Exercise goal
Give the records again, every one, exactly.

◆ ◆ ◆ ◆ ◆ ◆ ◆

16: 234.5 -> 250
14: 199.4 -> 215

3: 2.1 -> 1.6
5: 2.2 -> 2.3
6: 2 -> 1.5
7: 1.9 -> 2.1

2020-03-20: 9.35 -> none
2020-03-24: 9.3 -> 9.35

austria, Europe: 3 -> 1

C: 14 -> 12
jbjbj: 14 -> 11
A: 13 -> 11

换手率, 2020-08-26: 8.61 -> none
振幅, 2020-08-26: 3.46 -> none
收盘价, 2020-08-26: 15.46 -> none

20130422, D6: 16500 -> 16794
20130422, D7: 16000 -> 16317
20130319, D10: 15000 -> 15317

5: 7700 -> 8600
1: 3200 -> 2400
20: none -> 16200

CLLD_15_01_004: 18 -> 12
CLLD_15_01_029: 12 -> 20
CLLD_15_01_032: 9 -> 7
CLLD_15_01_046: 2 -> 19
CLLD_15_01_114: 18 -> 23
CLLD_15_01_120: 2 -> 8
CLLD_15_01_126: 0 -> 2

◆ ◆ ◆ ◆ ◆ ◆ ◆

Output of the exercise
16: 234.5 -> 250
14: 199.4 -> 215

3: 2.1 -> 1.6
5: 2.2 -> 2.3
6: 2 -> 1.5
7: 1.9 -> 2.1

2020-03-20: 9.35 -> none
2020-03-24: 9.3 -> 9.35

austria, Europe: 3 -> 1

C: 14 -> 12
jbjbj: 14 -> 11
A: 13 -> 11

换手率, 2020-08-26: 8.61 -> none
振幅, 2020-08-26: 3.46 -> none
收盘价, 2020-08-26: 15.46 -> none

20130422, D6: 16500 -> 16794
20130422, D7: 16000 -> 16317
20130319, D10: 15000 -> 15317

5: 7700 -> 8600
1: 3200 -> 2400
20: none -> 16200

CLLD_15_01_004: 18 -> 12
CLLD_15_01_029: 12 -> 20
CLLD_15_01_032: 9 -> 7
CLLD_15_01_046: 2 -> 19
CLLD_15_01_114: 18 -> 23
CLLD_15_01_120: 2 -> 8
CLLD_15_01_126: 0 -> 2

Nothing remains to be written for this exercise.